Jewish and Metis academics discuss self-identification vs state-identification

York University professor David Koffman with U of A professor of Native Studies Paul Gareau and Jewish Studies professor Peter Sabo. (Screenshot)

By Jeremy Appel, Local Journalism Initiative Reporter 

(ANNews) – Two errors in the most recent Canadian census were the starting point for a discussion between a Jewish and a Metis academic about the commonalities and distinctions between their peoples. 

On March 7, York University historian David Koffman and University of Alberta Native Studies Professor Paul Gareau engaged in a dialogue over Zoom as part of Jewish Studies Week 2022. 

They began by discussing the 2016 census results, which erroneously said Canada’s Jewish population had decreased by 50 per cent while the Metis population doubled. This was the subject of a paper Gareau and Koffman collaborated on.

“We have this interesting situation where the state has developed tools that are meant to just count people and reflect reality as it is out there and capture the numbers. But instead, what we get is a kind of messy process through which the state creates categories of people that don’t necessarily reflect the people that are out there,” explained Koffman. 

The census results have material impacts on the communities it counts, he added. 

“Jewish community leaders have always been interested in encouraging as many Jewish people as they can to identify themselves [as Jewish], because resources from the state flow depending on the size of your communities,” said Koffman.

“This is certainly more true during multiculturalism, but it continues to be significant for all kinds of issues about charitable donations, about access to resources, about education, about health outcomes, aging, lots of things.” 

But the problem is the opposite for the Metis Nation, since the more people who identify as Metis outside the Metis Nation, the more thinly spread resources will be, Gareau explained. 

“When it comes to resources, then those resources don’t go to the Metis Nation of Alberta, Saskatchewan, Manitoba, Ontario or B.C. It goes outside, so it really is important to have some sort of nation representation of numbers,” Gareau said. 

“They’re not there. They’re just everywhere … It undermines our sovereignty as a nation.”

Gareau, interestingly, took Jewish Studies for his undergraduate degree.
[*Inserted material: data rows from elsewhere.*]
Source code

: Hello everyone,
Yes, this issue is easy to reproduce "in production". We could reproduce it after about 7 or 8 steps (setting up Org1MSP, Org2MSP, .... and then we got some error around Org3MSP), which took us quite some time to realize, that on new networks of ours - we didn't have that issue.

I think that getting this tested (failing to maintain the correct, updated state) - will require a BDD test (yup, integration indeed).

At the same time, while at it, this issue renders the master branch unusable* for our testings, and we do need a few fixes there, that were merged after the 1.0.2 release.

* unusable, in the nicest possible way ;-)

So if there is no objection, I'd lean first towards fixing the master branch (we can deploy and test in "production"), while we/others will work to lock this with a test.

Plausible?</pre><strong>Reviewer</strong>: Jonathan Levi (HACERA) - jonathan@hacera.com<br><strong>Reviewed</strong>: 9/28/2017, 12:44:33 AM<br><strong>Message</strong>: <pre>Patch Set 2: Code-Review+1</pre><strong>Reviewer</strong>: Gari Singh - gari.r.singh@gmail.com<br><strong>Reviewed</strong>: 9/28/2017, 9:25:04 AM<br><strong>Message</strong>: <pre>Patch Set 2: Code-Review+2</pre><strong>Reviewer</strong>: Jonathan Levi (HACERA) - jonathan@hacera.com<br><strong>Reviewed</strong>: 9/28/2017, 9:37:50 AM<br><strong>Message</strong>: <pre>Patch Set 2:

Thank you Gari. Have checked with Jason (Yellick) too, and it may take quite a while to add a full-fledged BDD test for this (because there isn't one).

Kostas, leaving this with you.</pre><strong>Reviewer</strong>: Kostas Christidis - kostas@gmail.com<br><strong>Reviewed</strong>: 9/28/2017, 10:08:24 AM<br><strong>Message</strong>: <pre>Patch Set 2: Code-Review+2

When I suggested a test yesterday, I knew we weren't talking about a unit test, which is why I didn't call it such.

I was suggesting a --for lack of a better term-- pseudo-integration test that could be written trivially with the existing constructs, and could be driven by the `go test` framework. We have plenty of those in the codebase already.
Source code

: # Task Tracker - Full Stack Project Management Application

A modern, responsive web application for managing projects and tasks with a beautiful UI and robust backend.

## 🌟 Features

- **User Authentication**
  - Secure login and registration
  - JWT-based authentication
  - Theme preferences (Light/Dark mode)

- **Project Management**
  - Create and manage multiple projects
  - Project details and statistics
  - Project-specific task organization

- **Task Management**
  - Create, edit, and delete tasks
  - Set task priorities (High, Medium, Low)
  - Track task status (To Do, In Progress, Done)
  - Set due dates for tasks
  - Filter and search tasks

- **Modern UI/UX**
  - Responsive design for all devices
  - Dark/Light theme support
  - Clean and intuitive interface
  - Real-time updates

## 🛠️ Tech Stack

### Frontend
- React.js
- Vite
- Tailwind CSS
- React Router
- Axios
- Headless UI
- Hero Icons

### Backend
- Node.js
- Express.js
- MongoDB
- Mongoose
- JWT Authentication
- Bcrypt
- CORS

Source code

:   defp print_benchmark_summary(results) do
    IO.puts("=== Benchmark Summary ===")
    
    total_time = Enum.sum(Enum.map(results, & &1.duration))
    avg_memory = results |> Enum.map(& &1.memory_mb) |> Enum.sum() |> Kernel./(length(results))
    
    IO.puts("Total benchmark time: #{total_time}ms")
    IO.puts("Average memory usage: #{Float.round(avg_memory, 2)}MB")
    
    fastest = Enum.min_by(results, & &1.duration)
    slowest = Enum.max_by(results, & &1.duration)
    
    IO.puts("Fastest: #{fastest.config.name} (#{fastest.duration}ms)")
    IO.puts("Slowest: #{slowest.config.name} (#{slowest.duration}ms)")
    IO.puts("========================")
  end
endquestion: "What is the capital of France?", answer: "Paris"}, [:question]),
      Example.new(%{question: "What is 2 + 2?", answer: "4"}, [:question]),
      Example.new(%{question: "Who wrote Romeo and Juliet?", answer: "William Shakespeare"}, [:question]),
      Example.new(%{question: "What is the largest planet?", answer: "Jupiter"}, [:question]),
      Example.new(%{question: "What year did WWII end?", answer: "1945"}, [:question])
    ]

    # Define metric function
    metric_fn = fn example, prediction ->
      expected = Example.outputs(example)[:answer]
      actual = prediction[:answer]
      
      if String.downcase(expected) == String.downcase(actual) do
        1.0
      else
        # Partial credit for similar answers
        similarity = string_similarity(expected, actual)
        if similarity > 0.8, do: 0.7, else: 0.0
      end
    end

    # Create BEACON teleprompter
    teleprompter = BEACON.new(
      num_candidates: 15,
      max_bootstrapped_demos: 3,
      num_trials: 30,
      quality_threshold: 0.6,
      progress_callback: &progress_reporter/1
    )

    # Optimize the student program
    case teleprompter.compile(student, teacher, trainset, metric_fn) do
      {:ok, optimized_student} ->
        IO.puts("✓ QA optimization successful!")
When he started in 2002 at Concordia University in Montreal, he had initially studied cultural anthropology, but didn’t find it compelling so he switched to Religious Studies, which paved the path to his Jewish Studies major.

He was drawn to religious studies because as a Metis person from Saskatchewan, many of the “social relations” within his community occurred in religious, namely Catholic, spaces. 

“It’s the same thing that Metis Studies is doing. We’re not defined by language or history, we’re all doing this around the table, talking about these experiences. It’s pluralistic and engaging,” said Gareau. 

By contrast, Koffman got into Jewish Studies via anthropology, which he also studied in Montreal, but at McGill University.

“When I started my academic work, I wanted nothing to do with Jewish-anything, as a young Jewish boy who had left Toronto and went to McGill, I was learning about all kinds of things that were exploding my world and it seemed incredibly parochial, so I didn’t take a single Jewish Studies course in my undergrad,” said Koffman. 

“But, ironically, I internalized one of the core ideas of anthropology … which is that you’re shaped by your culture and history in ways you can’t really see, and it’s a fool’s errand to try to deny the way culture’s second skin helps you breathe and be in the world.” 

After his undergrad, he realized it was time for a “confrontation with my Jewishness,” he added. 

“I was born and will be identified by others as a Jew and I will probably be identified as a Jew when I die no matter what I do in the middle. It’s up to me to learn to engage with my Jewishness in a serious intellectual way,” Koffman said. 

He ended up researching encounters between Jewish and Indigenous peoples in the U.S. and Canada, which he published as a book entitled The Jews’ Indian: Colonialism, Pluralism and Belonging.

Koffman acknowledged the limits of this approach. “In a sense, Jews are always the subject of my study and, somewhat awkwardly, Indigenous people are the objects of the study,” he said. “What did the Jews in my study think about, do with and interact with Indigenous people?”

Gareau said a major component of Indigenous Studies is the way Indigenous peoples interacted with various settler communities. 

“Colonialism has a hard time advocating or recognizing Indigenous sovereignty as something that is OK, natural and important to do the intellectual and community-based engagement,” he said. 

“In terms of relations between Indigenous Studies and communities that we’re from and that we study, and Jewish Studies, it’s about nation-to-nation relations. How do we engage in epistemological and diplomatic study where our communities come together … and come to recognize each other without coercion while really affirming self-determination in that work.”